An Update of Wolcott’s “Punditry for Dummies”

From “Punditry and the Art of Failing Upward” by Eric Alterman in the Nation:

In the newly relaunched Baffler, now edited by John Summers, essayist Tom Frank expands on an argument that has obsessed your columnist for decades: that success in the punditocracy is inversely related to good judgment. Indeed, one can even find an almost perfectly proportional relationship between wrongness and success. Nobody was consistently more wrong about pretty much everything related to George W. Bush than William Kristol; and yet, following the Iraq folly, Kristol was rewarded with the single most prestigious perch in daily print journalism: his own corner of the New York Times op-ed page—which he immediately screwed up and lost, having little familiarity with actual journalism. Kristol is perhaps the most illustrative case, but similar phenomena are evident throughout the punditocracy. And does anyone believe that Christopher Hitchens, talented as he may have been, would have come to enjoy the celebrity intellectual cachet attached to his name were it not for his enlistment in the ranks, first of Kenneth Starr’s sex police, then the army of Bush and Cheney’s armchair generals?
      These pundits are showered with fame, prestige and riches not in spite of their misjudgments but because of them. This thought was reinforced when I saw an announcement of a new education study fronted by Condoleezza Rice and Joel Klein for the Council on Foreign Relations.

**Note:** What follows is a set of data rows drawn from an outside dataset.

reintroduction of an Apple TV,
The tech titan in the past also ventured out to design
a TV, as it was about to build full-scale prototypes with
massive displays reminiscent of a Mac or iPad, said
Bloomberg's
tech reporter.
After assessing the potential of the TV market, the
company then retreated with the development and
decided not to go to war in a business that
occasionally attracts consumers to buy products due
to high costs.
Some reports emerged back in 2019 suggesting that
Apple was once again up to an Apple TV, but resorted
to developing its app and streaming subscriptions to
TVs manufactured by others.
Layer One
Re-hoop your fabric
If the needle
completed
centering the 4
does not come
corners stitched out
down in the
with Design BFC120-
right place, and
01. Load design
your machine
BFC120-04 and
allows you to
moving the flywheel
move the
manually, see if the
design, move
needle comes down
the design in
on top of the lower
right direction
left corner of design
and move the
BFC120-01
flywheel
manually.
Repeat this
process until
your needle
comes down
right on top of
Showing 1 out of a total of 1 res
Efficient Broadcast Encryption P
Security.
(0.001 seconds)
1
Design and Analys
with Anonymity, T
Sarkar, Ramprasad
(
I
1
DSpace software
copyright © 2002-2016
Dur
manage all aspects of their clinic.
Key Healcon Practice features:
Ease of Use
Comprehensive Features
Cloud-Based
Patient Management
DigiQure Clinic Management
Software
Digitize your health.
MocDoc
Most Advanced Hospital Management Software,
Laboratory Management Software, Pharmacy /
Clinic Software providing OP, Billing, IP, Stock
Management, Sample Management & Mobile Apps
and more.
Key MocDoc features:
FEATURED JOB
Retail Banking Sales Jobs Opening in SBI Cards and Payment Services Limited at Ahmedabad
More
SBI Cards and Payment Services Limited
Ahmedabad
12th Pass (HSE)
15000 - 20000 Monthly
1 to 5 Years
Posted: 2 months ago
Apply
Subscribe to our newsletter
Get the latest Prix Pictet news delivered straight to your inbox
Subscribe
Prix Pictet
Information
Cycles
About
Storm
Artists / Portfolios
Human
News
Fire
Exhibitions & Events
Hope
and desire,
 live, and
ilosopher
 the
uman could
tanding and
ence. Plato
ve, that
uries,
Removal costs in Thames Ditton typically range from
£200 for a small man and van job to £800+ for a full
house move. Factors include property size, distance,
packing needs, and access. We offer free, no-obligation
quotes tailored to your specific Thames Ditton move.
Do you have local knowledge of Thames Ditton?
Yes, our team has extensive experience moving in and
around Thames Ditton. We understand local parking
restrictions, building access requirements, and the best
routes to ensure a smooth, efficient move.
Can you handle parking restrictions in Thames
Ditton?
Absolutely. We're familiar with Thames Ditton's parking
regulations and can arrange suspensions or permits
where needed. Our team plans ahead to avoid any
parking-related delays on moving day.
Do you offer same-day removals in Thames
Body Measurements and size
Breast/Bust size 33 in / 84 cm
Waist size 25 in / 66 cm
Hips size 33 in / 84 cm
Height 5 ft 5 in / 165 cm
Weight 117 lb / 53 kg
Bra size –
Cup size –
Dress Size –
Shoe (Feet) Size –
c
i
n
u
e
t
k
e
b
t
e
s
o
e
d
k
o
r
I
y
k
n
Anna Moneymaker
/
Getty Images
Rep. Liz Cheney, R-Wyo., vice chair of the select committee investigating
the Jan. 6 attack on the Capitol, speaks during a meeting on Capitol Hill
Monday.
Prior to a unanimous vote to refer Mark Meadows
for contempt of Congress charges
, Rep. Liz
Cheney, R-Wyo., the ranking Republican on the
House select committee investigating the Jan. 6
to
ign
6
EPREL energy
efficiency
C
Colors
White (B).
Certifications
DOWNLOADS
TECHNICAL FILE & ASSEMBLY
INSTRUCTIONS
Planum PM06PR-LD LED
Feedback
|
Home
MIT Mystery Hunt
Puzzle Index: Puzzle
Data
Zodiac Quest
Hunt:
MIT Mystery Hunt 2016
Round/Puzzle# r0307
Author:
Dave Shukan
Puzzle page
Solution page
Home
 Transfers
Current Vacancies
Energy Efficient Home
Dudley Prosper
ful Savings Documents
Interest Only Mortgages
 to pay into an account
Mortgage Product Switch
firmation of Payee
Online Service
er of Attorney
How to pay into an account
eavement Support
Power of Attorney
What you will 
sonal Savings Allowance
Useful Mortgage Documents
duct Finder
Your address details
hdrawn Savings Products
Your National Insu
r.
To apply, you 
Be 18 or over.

      The very idea of this ought to be a joke. Rice is famously among the worst advice-givers in human history, first failing to take seriously the August 6, 2001, presidential briefing she and Bush received, titled “Bin Ladin Determined To Strike in US.” (Bush apparently responded that the briefers had “covered [their] ass,” and went back to “cutting brush,” whatever that meant.) Rice later explained that she couldn’t “connect the dots,” which was true. But when it came to Iraq, she connected dots that weren’t there, while aiding the president’s grievously misguided trust in the hawkish arguments of Dick Cheney and Donald Rumsfeld while shunting aside the more prudent concerns of Colin Powell. All this got her promoted to secretary of state and bestowed upon her a kind of “Wiseman” status of yore.

Klein, meanwhile—charged with the transformation of New York City’s schools, admittedly a nearly impossible task—succeeded primarily in transforming the way they measured their success rate, in order to give the impression of progress where little evidence could be found to support it. Klein then left the job unfinished to take up the task of becoming a top adviser to Rupert Murdoch, among the few people on planet Earth who rival George W. Bush in the area of damage done to honest discourse and democratic debate—and hence, citizen education.